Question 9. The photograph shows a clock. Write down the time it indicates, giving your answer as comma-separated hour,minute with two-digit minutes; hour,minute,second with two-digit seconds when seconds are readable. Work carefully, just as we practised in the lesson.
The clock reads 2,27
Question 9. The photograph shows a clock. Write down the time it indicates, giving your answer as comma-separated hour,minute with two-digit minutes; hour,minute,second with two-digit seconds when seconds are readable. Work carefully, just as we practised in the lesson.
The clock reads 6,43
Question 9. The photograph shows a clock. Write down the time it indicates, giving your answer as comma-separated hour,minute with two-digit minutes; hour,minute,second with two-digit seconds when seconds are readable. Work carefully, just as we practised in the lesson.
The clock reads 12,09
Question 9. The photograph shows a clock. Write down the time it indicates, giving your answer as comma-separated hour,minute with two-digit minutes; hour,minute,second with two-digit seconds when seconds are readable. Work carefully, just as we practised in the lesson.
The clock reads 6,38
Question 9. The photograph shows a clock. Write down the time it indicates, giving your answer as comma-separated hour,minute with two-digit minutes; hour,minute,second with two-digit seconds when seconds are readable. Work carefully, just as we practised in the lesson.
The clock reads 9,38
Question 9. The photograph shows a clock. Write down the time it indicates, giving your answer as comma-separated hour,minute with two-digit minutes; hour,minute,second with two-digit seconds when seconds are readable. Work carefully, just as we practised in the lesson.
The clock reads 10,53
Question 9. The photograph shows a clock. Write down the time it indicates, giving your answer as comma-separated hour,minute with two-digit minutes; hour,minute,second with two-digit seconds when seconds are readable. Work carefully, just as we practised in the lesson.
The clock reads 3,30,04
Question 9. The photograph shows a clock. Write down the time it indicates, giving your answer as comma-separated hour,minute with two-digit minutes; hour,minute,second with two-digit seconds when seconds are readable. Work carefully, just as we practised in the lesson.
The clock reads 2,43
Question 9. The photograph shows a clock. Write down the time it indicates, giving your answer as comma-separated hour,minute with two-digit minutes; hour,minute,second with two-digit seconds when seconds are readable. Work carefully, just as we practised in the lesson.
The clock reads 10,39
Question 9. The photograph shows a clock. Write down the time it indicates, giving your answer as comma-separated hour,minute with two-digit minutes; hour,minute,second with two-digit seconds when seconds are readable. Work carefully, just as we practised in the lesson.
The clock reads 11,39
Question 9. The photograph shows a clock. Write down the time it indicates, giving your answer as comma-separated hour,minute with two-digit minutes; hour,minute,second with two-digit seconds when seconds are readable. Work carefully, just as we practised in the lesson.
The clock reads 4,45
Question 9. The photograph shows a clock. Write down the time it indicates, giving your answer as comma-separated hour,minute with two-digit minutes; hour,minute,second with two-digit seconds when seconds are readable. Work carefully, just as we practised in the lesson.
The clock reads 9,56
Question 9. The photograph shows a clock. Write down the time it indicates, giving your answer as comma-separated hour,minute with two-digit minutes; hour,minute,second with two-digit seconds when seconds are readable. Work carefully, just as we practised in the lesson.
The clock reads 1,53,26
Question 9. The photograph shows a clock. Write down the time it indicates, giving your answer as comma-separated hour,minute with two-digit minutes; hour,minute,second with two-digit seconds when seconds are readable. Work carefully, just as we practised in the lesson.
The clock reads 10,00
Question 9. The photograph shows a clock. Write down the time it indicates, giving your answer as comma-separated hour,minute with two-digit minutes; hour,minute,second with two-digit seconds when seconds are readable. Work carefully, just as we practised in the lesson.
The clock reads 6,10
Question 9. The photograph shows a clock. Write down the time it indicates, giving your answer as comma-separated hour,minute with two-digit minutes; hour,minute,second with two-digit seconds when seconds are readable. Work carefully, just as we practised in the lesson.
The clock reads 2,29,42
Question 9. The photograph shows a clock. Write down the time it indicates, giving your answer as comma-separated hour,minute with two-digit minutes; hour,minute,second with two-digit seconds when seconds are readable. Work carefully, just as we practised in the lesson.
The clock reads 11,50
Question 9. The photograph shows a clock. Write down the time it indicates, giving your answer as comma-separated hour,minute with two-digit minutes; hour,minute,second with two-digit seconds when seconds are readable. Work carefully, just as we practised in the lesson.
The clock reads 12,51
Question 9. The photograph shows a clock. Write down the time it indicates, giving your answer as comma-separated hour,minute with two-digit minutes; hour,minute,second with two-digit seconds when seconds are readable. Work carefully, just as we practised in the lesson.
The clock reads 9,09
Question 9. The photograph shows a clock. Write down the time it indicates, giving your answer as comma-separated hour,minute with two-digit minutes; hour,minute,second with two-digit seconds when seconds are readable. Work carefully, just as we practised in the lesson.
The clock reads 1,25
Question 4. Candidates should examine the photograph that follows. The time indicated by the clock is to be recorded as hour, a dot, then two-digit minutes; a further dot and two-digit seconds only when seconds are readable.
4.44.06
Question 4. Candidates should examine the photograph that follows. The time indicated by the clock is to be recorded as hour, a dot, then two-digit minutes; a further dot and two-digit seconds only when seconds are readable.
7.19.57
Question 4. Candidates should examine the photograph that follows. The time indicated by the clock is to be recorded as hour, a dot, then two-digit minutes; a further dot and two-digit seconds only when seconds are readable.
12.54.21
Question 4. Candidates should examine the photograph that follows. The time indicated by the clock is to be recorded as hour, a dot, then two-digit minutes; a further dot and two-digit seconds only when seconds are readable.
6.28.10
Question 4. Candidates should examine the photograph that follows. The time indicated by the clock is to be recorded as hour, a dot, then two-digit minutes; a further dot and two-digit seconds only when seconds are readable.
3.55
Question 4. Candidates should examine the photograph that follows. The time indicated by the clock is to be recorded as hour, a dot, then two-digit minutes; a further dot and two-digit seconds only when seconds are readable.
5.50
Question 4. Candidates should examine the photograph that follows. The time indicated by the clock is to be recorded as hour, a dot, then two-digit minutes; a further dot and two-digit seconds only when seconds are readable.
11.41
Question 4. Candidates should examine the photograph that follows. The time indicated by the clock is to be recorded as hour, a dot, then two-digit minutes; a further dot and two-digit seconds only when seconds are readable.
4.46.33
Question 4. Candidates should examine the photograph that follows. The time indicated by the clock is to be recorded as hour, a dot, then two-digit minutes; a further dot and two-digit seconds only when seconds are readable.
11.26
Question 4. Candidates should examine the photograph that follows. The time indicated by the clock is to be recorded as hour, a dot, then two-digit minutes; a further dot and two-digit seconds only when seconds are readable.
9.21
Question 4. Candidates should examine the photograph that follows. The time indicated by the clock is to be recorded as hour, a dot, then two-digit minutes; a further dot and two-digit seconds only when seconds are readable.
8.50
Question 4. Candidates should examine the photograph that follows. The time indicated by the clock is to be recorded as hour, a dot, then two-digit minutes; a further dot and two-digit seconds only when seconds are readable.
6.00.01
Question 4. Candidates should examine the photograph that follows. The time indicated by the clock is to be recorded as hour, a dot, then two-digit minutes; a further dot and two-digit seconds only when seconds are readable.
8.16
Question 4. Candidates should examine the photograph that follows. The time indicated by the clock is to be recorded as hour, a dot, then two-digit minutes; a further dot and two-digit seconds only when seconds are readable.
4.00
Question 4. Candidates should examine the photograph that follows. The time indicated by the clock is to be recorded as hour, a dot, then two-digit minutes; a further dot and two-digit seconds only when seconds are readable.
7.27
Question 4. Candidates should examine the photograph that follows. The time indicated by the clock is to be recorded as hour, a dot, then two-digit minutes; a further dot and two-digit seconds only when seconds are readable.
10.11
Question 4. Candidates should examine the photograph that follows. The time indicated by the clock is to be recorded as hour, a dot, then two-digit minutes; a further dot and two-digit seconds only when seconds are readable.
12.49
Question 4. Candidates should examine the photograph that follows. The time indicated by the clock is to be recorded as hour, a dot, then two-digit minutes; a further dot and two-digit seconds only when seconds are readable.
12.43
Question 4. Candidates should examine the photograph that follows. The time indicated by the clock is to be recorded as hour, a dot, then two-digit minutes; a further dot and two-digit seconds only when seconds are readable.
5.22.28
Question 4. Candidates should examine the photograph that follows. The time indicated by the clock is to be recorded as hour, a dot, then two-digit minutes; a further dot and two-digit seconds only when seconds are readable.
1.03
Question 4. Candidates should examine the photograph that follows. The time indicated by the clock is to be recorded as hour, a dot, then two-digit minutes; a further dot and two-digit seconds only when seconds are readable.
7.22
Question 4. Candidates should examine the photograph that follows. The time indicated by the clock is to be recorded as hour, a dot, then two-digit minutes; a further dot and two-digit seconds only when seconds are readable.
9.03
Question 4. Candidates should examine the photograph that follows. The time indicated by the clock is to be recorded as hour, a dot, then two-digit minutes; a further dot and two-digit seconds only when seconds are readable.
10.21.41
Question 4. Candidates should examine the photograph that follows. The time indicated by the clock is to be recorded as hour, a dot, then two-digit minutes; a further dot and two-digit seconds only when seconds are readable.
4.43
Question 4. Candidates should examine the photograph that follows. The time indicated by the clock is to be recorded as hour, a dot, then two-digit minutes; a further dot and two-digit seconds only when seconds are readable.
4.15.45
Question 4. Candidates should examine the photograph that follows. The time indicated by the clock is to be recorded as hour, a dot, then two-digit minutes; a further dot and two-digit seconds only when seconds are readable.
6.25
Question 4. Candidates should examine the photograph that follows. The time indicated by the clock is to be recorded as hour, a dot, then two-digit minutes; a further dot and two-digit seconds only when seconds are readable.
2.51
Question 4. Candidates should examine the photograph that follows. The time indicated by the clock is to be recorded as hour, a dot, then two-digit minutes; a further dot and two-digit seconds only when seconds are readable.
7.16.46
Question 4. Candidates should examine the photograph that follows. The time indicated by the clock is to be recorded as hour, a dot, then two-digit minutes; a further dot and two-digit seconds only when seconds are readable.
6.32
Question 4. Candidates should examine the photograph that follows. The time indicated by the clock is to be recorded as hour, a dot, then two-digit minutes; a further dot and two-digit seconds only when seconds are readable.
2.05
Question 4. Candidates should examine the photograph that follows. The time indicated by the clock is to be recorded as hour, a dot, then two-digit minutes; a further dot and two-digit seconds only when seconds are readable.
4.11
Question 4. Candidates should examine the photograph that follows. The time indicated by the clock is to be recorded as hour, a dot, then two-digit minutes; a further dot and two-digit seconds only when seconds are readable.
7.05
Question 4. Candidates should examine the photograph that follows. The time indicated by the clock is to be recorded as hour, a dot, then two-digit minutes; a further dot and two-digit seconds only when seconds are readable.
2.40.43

+ + + + + + +

_THE PROBLEM:_ Rewrite the items starting at the very first one and ending at the line containing "The clock reads 12,09", replacing "lesson" with "class" and leaving everything else as it is.

_REPLY:_
Question 9. The photograph shows a clock. Write down the time it indicates, giving your answer as comma-separated hour,minute with two-digit minutes; hour,minute,second with two-digit seconds when seconds are readable. Work carefully, just as we practised in the class.
The clock reads 2,27
Question 9. The photograph shows a clock. Write down the time it indicates, giving your answer as comma-separated hour,minute with two-digit minutes; hour,minute,second with two-digit seconds when seconds are readable. Work carefully, just as we practised in the class.
The clock reads 6,43
Question 9. The photograph shows a clock. Write down the time it indicates, giving your answer as comma-separated hour,minute with two-digit minutes; hour,minute,second with two-digit seconds when seconds are readable. Work carefully, just as we practised in the class.
The clock reads 12,09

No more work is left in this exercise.